"""
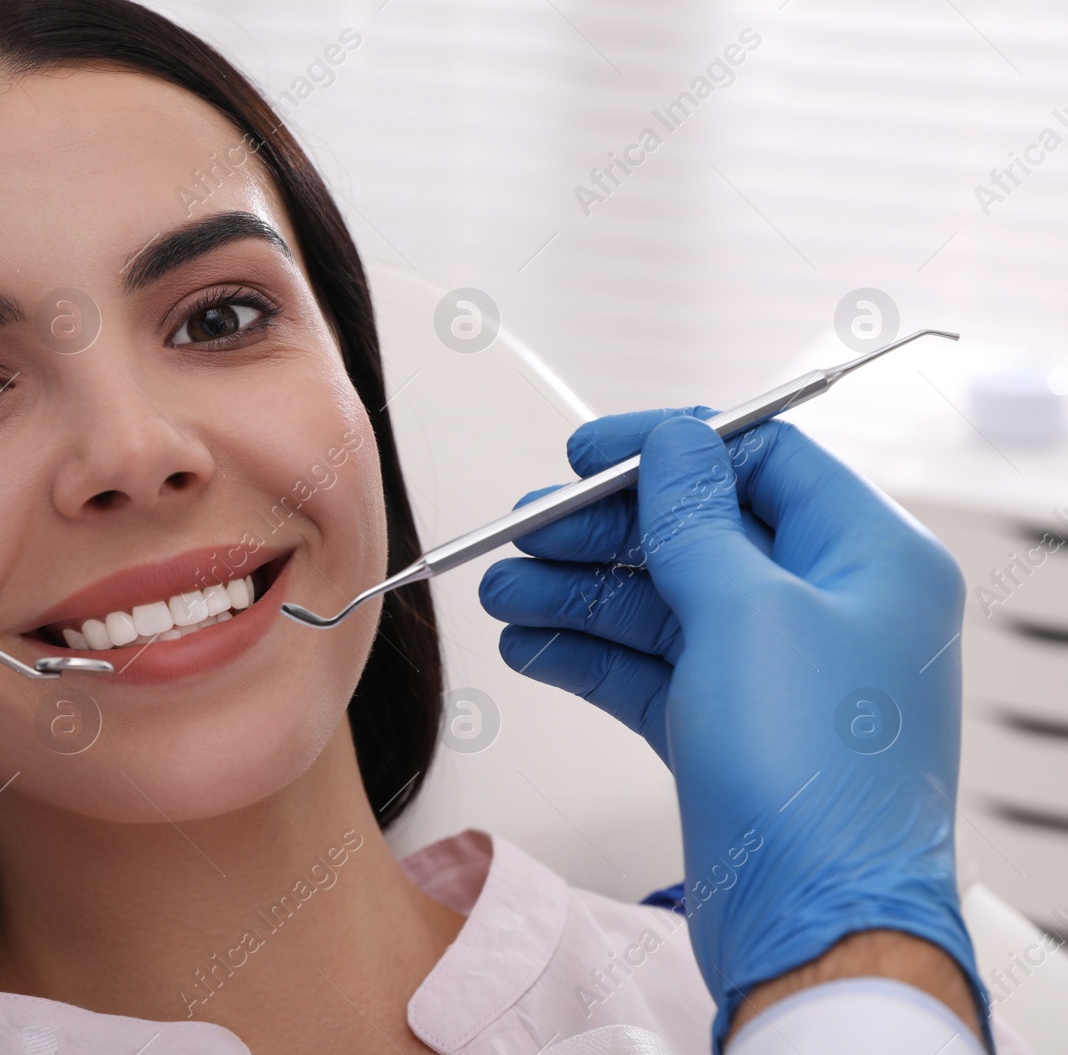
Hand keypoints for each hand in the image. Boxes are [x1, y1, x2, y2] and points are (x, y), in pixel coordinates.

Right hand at [479, 408, 986, 1049]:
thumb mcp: (747, 613)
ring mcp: (774, 671)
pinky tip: (530, 647)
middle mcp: (826, 609)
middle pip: (694, 532)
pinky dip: (586, 654)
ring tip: (505, 594)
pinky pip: (647, 667)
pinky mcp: (727, 727)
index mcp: (866, 559)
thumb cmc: (814, 780)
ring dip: (575, 595)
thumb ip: (695, 519)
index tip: (586, 455)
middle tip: (523, 535)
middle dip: (598, 533)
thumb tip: (676, 444)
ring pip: (659, 603)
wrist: (813, 927)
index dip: (665, 449)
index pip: (759, 460)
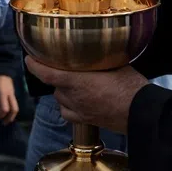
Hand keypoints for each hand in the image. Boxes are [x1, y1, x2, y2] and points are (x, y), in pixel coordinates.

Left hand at [0, 74, 19, 123]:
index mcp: (3, 93)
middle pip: (14, 109)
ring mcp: (13, 93)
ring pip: (16, 107)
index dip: (0, 115)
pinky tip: (5, 110)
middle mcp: (10, 94)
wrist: (1, 66)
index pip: (4, 108)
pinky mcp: (13, 92)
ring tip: (4, 119)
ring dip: (11, 114)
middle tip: (4, 123)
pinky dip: (11, 109)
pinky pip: (14, 103)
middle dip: (9, 118)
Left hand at [24, 56, 147, 133]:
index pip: (46, 73)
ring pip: (61, 99)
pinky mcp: (86, 121)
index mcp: (78, 81)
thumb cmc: (132, 88)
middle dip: (56, 76)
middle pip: (54, 85)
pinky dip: (69, 105)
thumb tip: (97, 50)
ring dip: (64, 91)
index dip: (34, 65)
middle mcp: (74, 97)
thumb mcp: (116, 64)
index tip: (29, 58)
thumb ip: (100, 59)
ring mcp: (79, 111)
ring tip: (76, 83)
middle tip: (65, 67)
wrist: (142, 113)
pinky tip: (79, 100)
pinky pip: (68, 112)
"""
Your reply is to repeat, unchanged, the lines above running from the one with "pinky tip: (5, 110)" up to and including the one with "thumb ip: (100, 59)".

pinky tip: (5, 110)
middle mcp: (10, 94)
wrist: (1, 66)
index pip: (4, 108)
pinky mcp: (13, 92)
ring tip: (4, 119)
ring dip: (11, 114)
middle tip: (4, 123)
pinky dip: (11, 109)
pinky pip: (14, 103)
middle dip: (9, 118)
Left hand at [24, 56, 147, 133]:
index pip: (46, 73)
ring pip: (61, 99)
pinky mcp: (86, 121)
index mcp: (78, 81)
thumb cmc: (132, 88)
middle dip: (56, 76)
middle pip: (54, 85)
pinky dip: (69, 105)
thumb tip: (97, 50)
ring dip: (64, 91)
index dip: (34, 65)
middle mcp: (74, 97)
thumb mcp: (116, 64)
index tip: (29, 58)
thumb ip: (100, 59)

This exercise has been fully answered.